"There stands the traitor before you! Your liberty and lives are threatened by a constant danger so long as it lies in this man's power to betray you. He has already used that power—he will use it again if he can. As you each and every one know, there never was, and never can be but one sort of a safe traitor, an' that is—a dead one. It is your liberty, or his—which shall it be? The hour to decide is at hand. There is no time for delay. Choose!"
When the captain had ceased speaking, a deep silence fell upon the group of waiting men, and so deep did it seem in the stillness of the night and the great loneliness of the spot, that the listener, crouched in the shadows above, was almost won to the belief that the loud beatings of her heart, or her stifled breathing, would be heard by those gathered below, and her hiding-place revealed.
The captain waited expectantly, looking closely from one face to another, noting keenly and exultantly the dawning of distrust and fear that slowly overspread each countenance, as troubled waters communicate their motion until the whole silent pool is disturbed; then he spoke again, slowly, deliberately:
"The case is in your hands, comrades! We have a common interest in the protection of our liberty an' ourselves.
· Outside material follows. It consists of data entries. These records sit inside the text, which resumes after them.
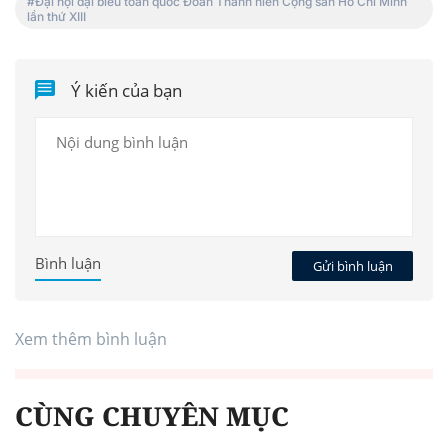
Đại hội đại biểu toàn quốc Đoàn Thanh niên Cộng sản Hồ Chí Minh
lần thứ XIII
Ý kiến của bạn
Bình luận
Gửi bình luận
Xem thêm bình luận
CÙNG CHUYÊN MỤC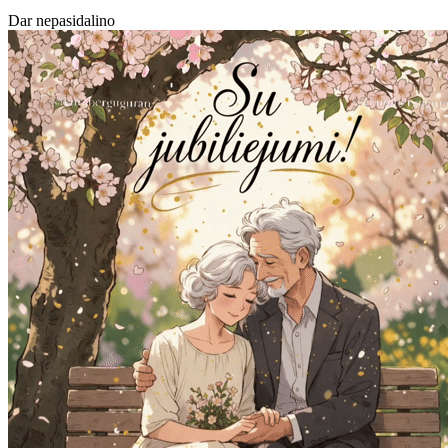
Dar nepasidalino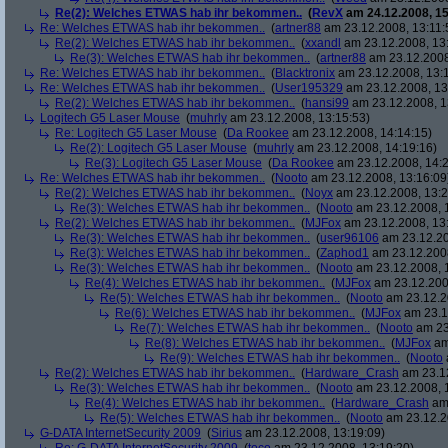
Re(2): Welches ETWAS hab ihr bekommen..
(
RevX
am 24.12.2008, 15
Re: Welches ETWAS hab ihr bekommen..
(
artner88
am 23.12.2008, 13:11:
Re(2): Welches ETWAS hab ihr bekommen..
(
xxandl
am 23.12.2008, 13
Re(3): Welches ETWAS hab ihr bekommen..
(
artner88
am 23.12.2008
Re: Welches ETWAS hab ihr bekommen..
(
Blacktronix
am 23.12.2008, 13:
Re: Welches ETWAS hab ihr bekommen..
(
User195329
am 23.12.2008, 13
Re(2): Welches ETWAS hab ihr bekommen..
(
hansi99
am 23.12.2008, 1
Logitech G5 Laser Mouse
(
muhrly
am 23.12.2008, 13:15:53)
Re: Logitech G5 Laser Mouse
(
Da Rookee
am 23.12.2008, 14:14:15)
Re(2): Logitech G5 Laser Mouse
(
muhrly
am 23.12.2008, 14:19:16)
Re(3): Logitech G5 Laser Mouse
(
Da Rookee
am 23.12.2008, 14:2
Re: Welches ETWAS hab ihr bekommen..
(
Nooto
am 23.12.2008, 13:16:09
Re(2): Welches ETWAS hab ihr bekommen..
(
Noyx
am 23.12.2008, 13:2
Re(3): Welches ETWAS hab ihr bekommen..
(
Nooto
am 23.12.2008, 
Re(2): Welches ETWAS hab ihr bekommen..
(
MJFox
am 23.12.2008, 13
Re(3): Welches ETWAS hab ihr bekommen..
(
user96106
am 23.12.20
Re(3): Welches ETWAS hab ihr bekommen..
(
Zaphod1
am 23.12.2008
Re(3): Welches ETWAS hab ihr bekommen..
(
Nooto
am 23.12.2008, 
Re(4): Welches ETWAS hab ihr bekommen..
(
MJFox
am 23.12.200
Re(5): Welches ETWAS hab ihr bekommen..
(
Nooto
am 23.12.2
Re(6): Welches ETWAS hab ihr bekommen..
(
MJFox
am 23.1
Re(7): Welches ETWAS hab ihr bekommen..
(
Nooto
am 23
Re(8): Welches ETWAS hab ihr bekommen..
(
MJFox
am
Re(9): Welches ETWAS hab ihr bekommen..
(
Nooto
Re(2): Welches ETWAS hab ihr bekommen..
(
Hardware_Crash
am 23.12
Re(3): Welches ETWAS hab ihr bekommen..
(
Nooto
am 23.12.2008, 
Re(4): Welches ETWAS hab ihr bekommen..
(
Hardware_Crash
am 
Re(5): Welches ETWAS hab ihr bekommen..
(
Nooto
am 23.12.2
G-DATA InternetSecurity 2009
(
Sirius
am 23.12.2008, 13:19:09)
Shall it be freedom for him, or imprisonment for us? What shall be done?"
"Draw for the red bean!" a voice called out sharply and discordantly. It was Steve Judson who spoke.
"Yes! yes! the red bean!" a chorus of voices clamored, quickly seizing the suggestion as a solution of the problem confronting them. A look of approval came to the captain's face, while his eyes flashed forth a malignant triumph.
"You shall draw for it," he answers briefly, taking from his pocket a small leathern pouch, which he shook vigorously, then untied and opened.
"Draw!" he commanded, holding out the pouch to the man nearest him. The raider hesitated a moment, then put his thumb and forefinger into the pouch and drew forth a bean, which he concealed within the palm of his hand without a glance at it.
Stepping aside, the first man gave way to another member of the band, and thus in succession the drawing continued until each raider, save the prisoner, had drawn from out the leathern pouch a bean, and held it within the hollow of his hand, while neither he nor his neighbor knew whether it was a bean of white, or the fatal one of red that had been drawn.
Steve was the last to draw. As he stepped forward, no one saw the captain slightly relax the fingers of the hand holding the pouch, nor suspected that the small object they had retained until this moment was covertly released and dropped to the bottom of the pouch as it was held out to Steve.